My wife and I bought 30 acres in Missouri a couple years ago. The previous owner lived out of state (so do we) and put a small 1 room cabin/shed on skids on the property to use as a place to stay on weekends and for short hunting trips (which we do as well). I've attached a picture. He brought an electric pole to the property line and then ran 2 lines of wire...one to the cabin and one for an outside outlet. Inside the cabin, we have several outlets that we use to power a small fridge, fan/heater, skillet, etc., There is currently no kitchen or bathroom as we don't have water yet...but, we have a few cabinets on one side of the first floor that we use as a makeshift kitchen. On the other end of the first floor, we have it set up as a small living area and use the loft the sleep in.

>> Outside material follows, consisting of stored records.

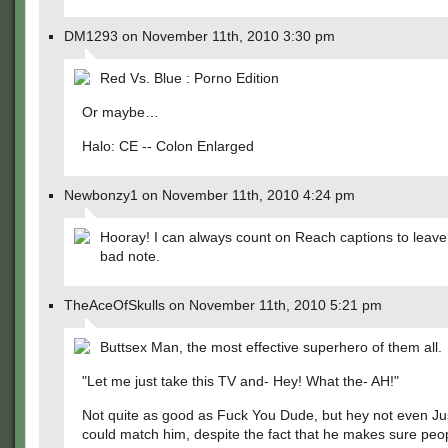
DM1293 on November 11th, 2010 3:30 pm
Red Vs. Blue : Porno Edition
Or maybe…
Halo: CE -- Colon Enlarged
Newbonzy1 on November 11th, 2010 4:24 pm
Hooray! I can always count on Reach captions to leave 
bad note.
TheAceOfSkulls on November 11th, 2010 5:21 pm
Buttsex Man, the most effective superhero of them all.
"Let me just take this TV and- Hey! What the- AH!"
Not quite as good as Fuck You Dude, but hey not even Ju
could match him, despite the fact that he makes sure peo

My wife and I still work full time in NE and have a 2 teenagers that are still in school. But, if it was just her and I, we could easily live in that cabin (even without water) for a year or two pretty easily and comfortably. During the colder months, a small electric heater can keep the inside 60+ degrees. Once it starts dipping down below 30, I will run a propane heater as well and it stays nice and warm. If we were to live there long-term, we'd definitely put more work into it, to include plumbing and a more permanent heating source. But, most likely, we'll end up building a slightly bigger cabin with a basement that we'll retire to. That said, we really enjoy spending long weekends in that small cabin and, like I said, we could see ourselves living in it and being very happy too. Best of luck to you.





Piney Woods said:


> My plan is to put a shed on my lot for now - like the ones you get at Lowe's or Home Depot and at least have a dried-in place to camp. But I would like to turn it into a small home in the near future. I will need to put it on skids to begin with and figured I would do a level gravel base. Can I trench utilities in under the building when the time comes? Will it be okay to leave it on skids and concrete blocks?
> 
> The small bathroom and kitchen will be back-to-back with an interior wall between them at one end of the barn and the rest will be open. I was thinking that if I couldn't trench under, I could add a small lean-to on the back wall that would house the plumbing connections from the ground. I'll need incoming water and outgoing for septic.
> 
> ...


----------



## eXo0us (Nov 14, 2015)

I do not know the area where are you live. Just telling, that where I live you can get mobile homes all the time for the value of their metal frame. 

Look on craigslist. Or research for one of this 5th Wheel Camping Trailers. They are darn nice inside these days for a temporary home. 

Build a Pole Barn over the Camper and it's like a normal home. Half of Floridas population lives in Campers these days and it's not the lower part of the society.


----------



## vpapai (Nov 18, 2010)

For the price that you pay for the shed you can build a bigger, better, and use higher quality components for less than or the same price. If it is on skids, it is usually not taxed as an "improvement" and will keep your taxes down.


----------



## Bottleneck (Apr 22, 2014)

You might want to check into something like this:

 http://www.homestead.org/MarkChenail/SimplestHouseofall/SimplestHouseofAll.htm


----------



## cindilu (Jan 27, 2008)

Here is a shed project I am working on... I bought this from Old Hickory Sheds... 










In the process of painting and getting it done...


----------



## mreynolds (Jan 1, 2015)

Bellyman said:


> If you're not opposed to doing the work yourself, build the thing on site. That way, if you want something a little different than what comes as the typical shed, it's not a special order at the shed company. For instance, you can build it using 2X6 studs instead of 2X4 studs. You can build it with quality windows and the style doors you'd rather have instead of the cheap windows and "shed style" doors. You can extend the roof lines a little farther if you want to. If you're putting it directly on a concrete slab, there's no need to have the runners or the extra heavy floor boards.
> 
> I've built quite a few sheds. They're not difficult to build. I've never bought a set of plans, either. What I have is a large (like 2' X 2.5') book of graph paper that I draw things out to scale. It's easy to change things on paper. It's easy to adjust things on paper, too, to try to eliminate waste. And then, when I have it all figured out, then start collecting materials and begin building.
> 
> Or... just buy it.


I'm with you on this. You can get it done cheaper, better and most often less time yourself. Custom is much easier too.


----------



## Bottleneck (Apr 22, 2014)

Or hire a local contractor even. Buying from places like HD means that you are paying them and a contractor. All they do is go down a list of contractors. Plus a local guy could probably get better deals on better lumber.


----------



## texican (Oct 4, 2003)

Build your own, whatever size.... for ~10/sq. foot.... Afterwards, you'd have something rock solid, instead of whimsy flimsy.... 

you can put insulation and wiring in, along with vinyl flooring, drywall, paint, windows.... etc.


----------